Check every line of the records below for the string "dropout" and copy the ones that have it.
Start of DATA TO USE
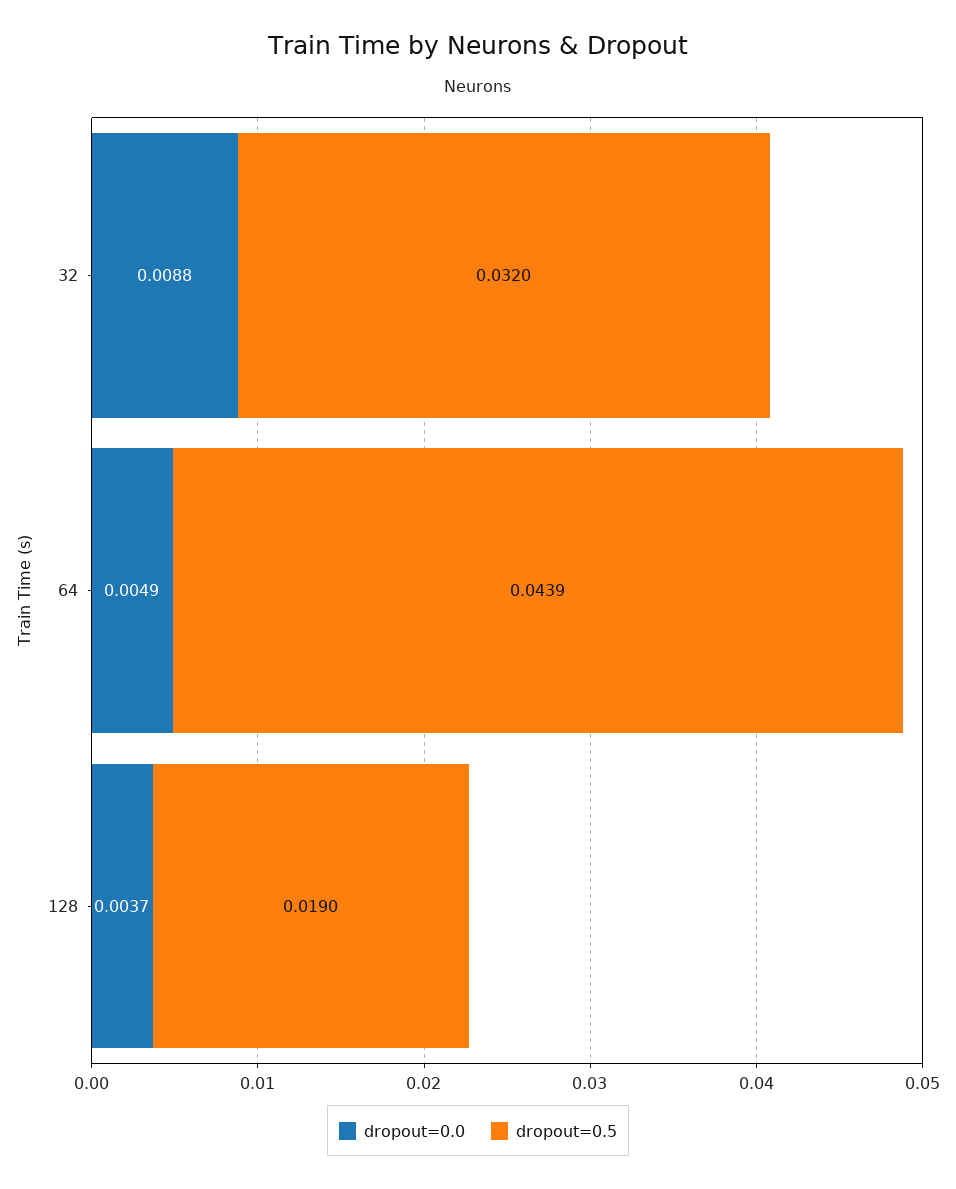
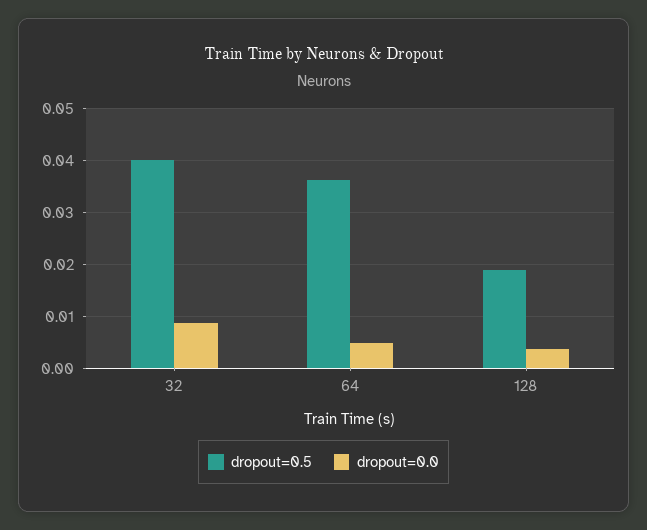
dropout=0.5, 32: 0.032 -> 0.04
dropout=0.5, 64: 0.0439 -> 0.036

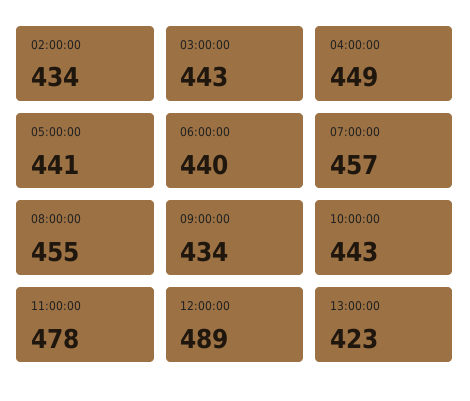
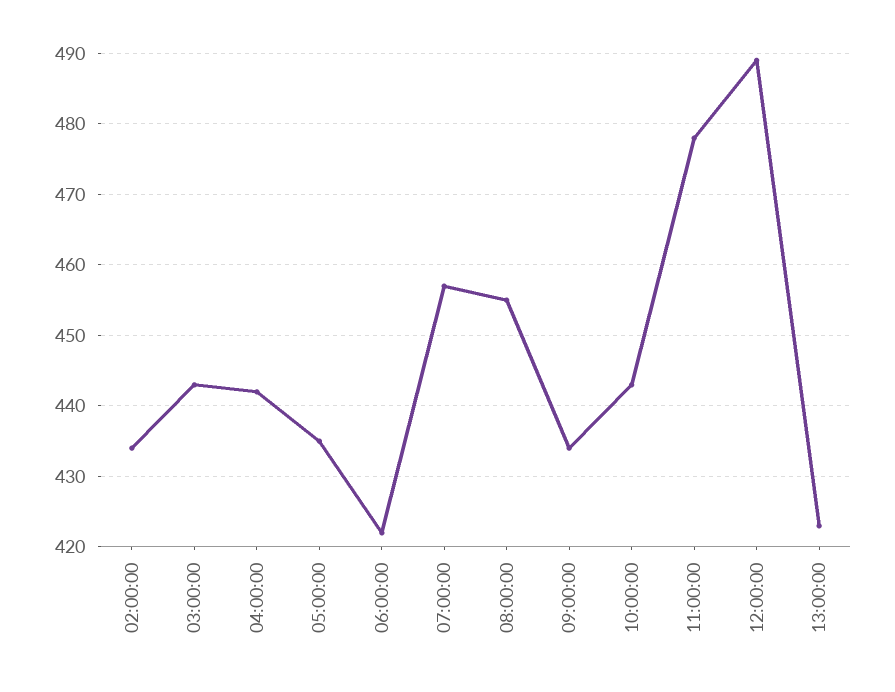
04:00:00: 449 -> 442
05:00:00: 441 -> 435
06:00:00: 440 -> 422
End of DATA TO USE
> _EXERCISE RESULT_
dropout=0.5, 32: 0.032 -> 0.04
dropout=0.5, 64: 0.0439 -> 0.036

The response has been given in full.